WORK TO BE COMPLETED
Count the lines in the records below that contain the string "Aggravated", where uppercase and lowercase letters count as different. Reply with the number alone.

RECORDS SUPPLIED
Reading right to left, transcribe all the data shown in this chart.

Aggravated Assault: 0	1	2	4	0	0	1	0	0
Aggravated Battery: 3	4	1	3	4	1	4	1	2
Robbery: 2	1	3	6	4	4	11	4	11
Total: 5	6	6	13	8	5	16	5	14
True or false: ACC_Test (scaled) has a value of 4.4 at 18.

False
--
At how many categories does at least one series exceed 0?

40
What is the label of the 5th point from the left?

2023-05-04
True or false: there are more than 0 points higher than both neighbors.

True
---
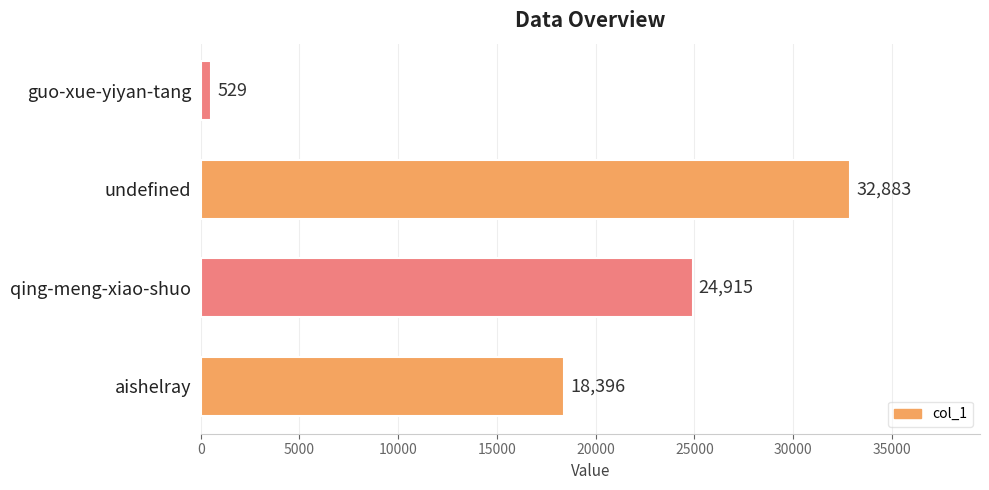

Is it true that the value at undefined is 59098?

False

OUTPUT FOR THIS TASK
2